Opinion: Biased scales


It’s a flaw of human nature that we so little imagine our beliefs to be misplaced that when they are we react with nothing short of astonishment. In this ongoing game of listing the best of everything – best city, best restaurant, best college, best deodorant – we indulge the opining of the progenitors of these entirely subjective and unscientific directories with the bully pulpit. Often, the commentator finds themselves domiciled in some coastal town, megatropolis, or enclave of their fellow elites and are confronted with a result to their research that shows a Midwestern town, backwater restaurant, non-ivy college, or even drugstore-variety deodorant to have earned a spot.

“You won’t believe it,” they declare, “but this Indiana community beat out many others!”  Wow, are they truly so shocked to imagine that Hoosiers care enough to live, eat and learn well – plus exude pleasant odor? Or are they exposing their own prejudice, systemic even, that reminds us all of us that they are in charge of good taste? Never one to shy away from confirmation bias, U.S. News & World Report issued its money-making list of so-called best universities.  It ranked Indiana’s own Wabash College as an “A+ school for B students.” Is that a compliment? True, Wabash doesn’t cut corners on quality education, nor does it garner the piles of applications of the more famous schools.

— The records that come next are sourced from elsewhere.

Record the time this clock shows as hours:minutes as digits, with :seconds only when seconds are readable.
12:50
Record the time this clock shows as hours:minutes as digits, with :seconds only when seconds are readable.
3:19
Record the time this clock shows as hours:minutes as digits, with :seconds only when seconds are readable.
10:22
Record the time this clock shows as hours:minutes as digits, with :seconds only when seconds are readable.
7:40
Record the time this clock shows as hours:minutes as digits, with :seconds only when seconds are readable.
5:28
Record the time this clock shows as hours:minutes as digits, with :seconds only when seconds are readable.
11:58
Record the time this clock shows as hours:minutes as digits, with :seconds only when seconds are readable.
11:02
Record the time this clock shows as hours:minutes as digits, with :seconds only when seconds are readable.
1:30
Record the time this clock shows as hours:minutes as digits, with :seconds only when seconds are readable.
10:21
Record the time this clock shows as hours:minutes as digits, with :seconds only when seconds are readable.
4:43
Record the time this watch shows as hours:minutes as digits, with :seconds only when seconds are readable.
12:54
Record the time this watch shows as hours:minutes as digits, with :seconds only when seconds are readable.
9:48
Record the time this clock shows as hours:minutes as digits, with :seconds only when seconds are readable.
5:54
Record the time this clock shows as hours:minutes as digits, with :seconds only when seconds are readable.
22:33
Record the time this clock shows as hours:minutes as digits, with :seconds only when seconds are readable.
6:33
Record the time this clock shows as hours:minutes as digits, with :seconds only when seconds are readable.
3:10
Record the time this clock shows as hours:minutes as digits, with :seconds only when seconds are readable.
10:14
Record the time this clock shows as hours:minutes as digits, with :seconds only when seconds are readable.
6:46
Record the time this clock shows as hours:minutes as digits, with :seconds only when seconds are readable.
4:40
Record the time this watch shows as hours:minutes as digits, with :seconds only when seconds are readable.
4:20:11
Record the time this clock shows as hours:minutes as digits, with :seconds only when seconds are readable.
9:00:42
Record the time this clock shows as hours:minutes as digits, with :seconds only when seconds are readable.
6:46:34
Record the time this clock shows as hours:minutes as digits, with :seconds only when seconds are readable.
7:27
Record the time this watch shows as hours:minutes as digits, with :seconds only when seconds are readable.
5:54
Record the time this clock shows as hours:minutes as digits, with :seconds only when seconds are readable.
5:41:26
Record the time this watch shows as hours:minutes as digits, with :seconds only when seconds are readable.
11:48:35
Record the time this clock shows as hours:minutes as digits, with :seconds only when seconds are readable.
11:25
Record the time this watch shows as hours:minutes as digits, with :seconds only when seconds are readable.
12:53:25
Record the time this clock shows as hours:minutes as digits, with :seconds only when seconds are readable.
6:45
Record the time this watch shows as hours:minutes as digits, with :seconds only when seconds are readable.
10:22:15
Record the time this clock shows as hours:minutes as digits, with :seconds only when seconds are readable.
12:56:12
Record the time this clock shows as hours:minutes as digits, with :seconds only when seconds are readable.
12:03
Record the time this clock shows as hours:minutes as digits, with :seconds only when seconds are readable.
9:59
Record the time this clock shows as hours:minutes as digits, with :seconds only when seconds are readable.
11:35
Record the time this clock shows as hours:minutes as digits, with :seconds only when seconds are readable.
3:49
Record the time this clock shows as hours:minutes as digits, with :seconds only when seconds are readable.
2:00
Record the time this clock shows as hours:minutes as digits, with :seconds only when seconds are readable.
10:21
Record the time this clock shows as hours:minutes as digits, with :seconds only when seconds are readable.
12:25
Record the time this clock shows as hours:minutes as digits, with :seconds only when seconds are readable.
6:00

Is the restaurant’s greatness determined by the quality of the food, the celebrity of the clientele, the length of the waiting list, or the blessing of the right reviewer? “How can this be a good meal if it is affordable, can be obtained, and, most importantly, didn’t come from us?” Do they overconfidently overlook the quality of their competition? Accessibility does not have to affect outcome. Wabash College proves it. So, does inaccessibility guarantee quality? It seems unlikely.